Performance Implications of Global Virtual Time Algorithms on a Knights Landing Processor

Abstract

Recent studies investigated the performance of Parallel Discrete Event Simulation (PDES) on Intel Xeon Phi many-core processors, but generally reported underwhelming performance results, especially at high scales when all cores and thread contexts are fully loaded. While the lack of scalability in an earlier study on a Knights Corner (KC) processor is an artifact of physical limitations of the KC system, performance challenges on a Knights Landing (KNL) system partially stem from a slower global virtual time (GVT) computation algorithm used in that study. In this paper, we re-examine PDES performance on KNL under more efficient GVT algorithms to alleviate the GVT bottleneck.
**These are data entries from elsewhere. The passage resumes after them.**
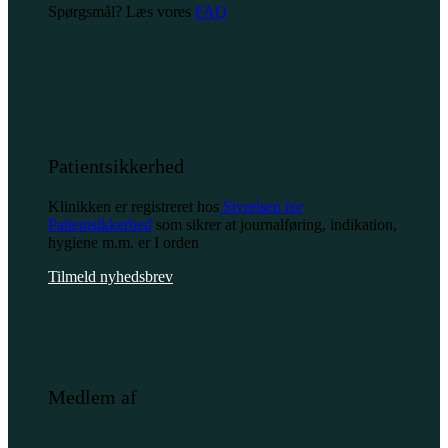
Spørgsmål? Læs vores
FAQ
Patientsikkerhed
Klinikken er registreret hos
Styrelsen for
Patientsikkerhed
som sikrer at journalføring, indikation,
hygiene m.m. er I orden
Tilmeld nyhedsbrev
Medlem af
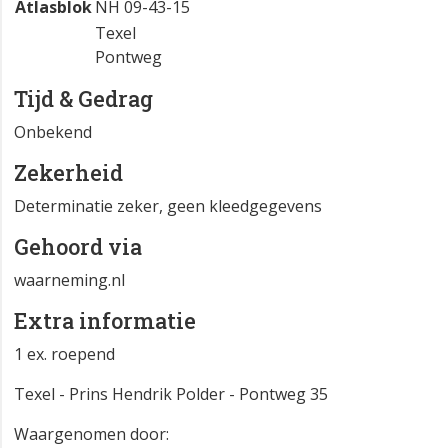
Atlasblok
NH 09-43-15
Texel
Pontweg
Tijd & Gedrag
Onbekend
Zekerheid
Determinatie zeker, geen kleedgegevens
Gehoord via
waarneming.nl
Extra informatie
1 ex. roepend
Texel - Prins Hendrik Polder - Pontweg 35
Waargenomen door:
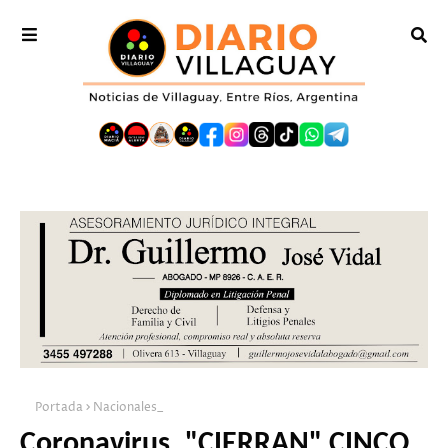
Portada
Nacionales_
Coronavirus. "CIERRAN" CINCO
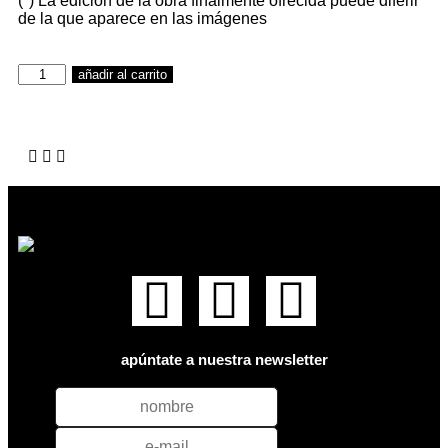
(*) La edición de la obra finalmente ofrecida puede diferir
de la que aparece en las imágenes
añadir al carrito
apúntate a nuestra newsletter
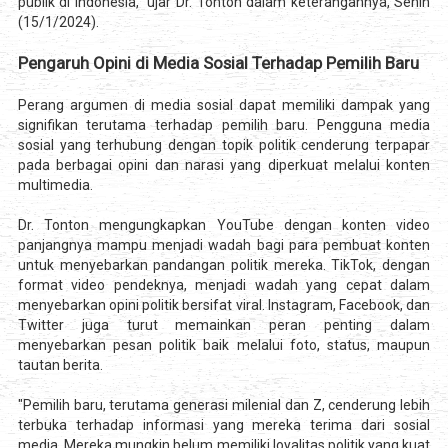
publik di Indonesia," ujar Dr. Tonton dalam keterangannya, Senin
(15/1/2024).
Pengaruh Opini di Media Sosial Terhadap Pemilih Baru
Perang argumen di media sosial dapat memiliki dampak yang
signifikan terutama terhadap pemilih baru. Pengguna media
sosial yang terhubung dengan topik politik cenderung terpapar
pada berbagai opini dan narasi yang diperkuat melalui konten
multimedia.
Dr. Tonton mengungkapkan YouTube dengan konten video
panjangnya mampu menjadi wadah bagi para pembuat konten
untuk menyebarkan pandangan politik mereka. TikTok, dengan
format video pendeknya, menjadi wadah yang cepat dalam
menyebarkan opini politik bersifat viral. Instagram, Facebook, dan
Twitter juga turut memainkan peran penting dalam
menyebarkan pesan politik baik melalui foto, status, maupun
tautan berita.
"Pemilih baru, terutama generasi milenial dan Z, cenderung lebih
terbuka terhadap informasi yang mereka terima dari sosial
media. Mereka mungkin belum memiliki loyalitas politik yang kuat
Specifically, we compare a synchronous GVT algorithm based on barrier synchronization, and two asynchronous GVT implementations: a modified Mattern's algorithm for shared memory systems and a recently-proposed wait-free algorithm. Using the ROSS simulator, we demonstrate that minimizing the GVT bottleneck results in significant improvement in scalability, allowing the simulation to scale with performance all the way to 250 threads (per chip). Interestingly, we observe that while for the balanced models the wait-free algorithm is a clear winner, barrier-based GVT provides significantly better results for imbalanced models executed at high scale. We also perform detailed simulation profiling to understand the underlying reasons for these performance trends.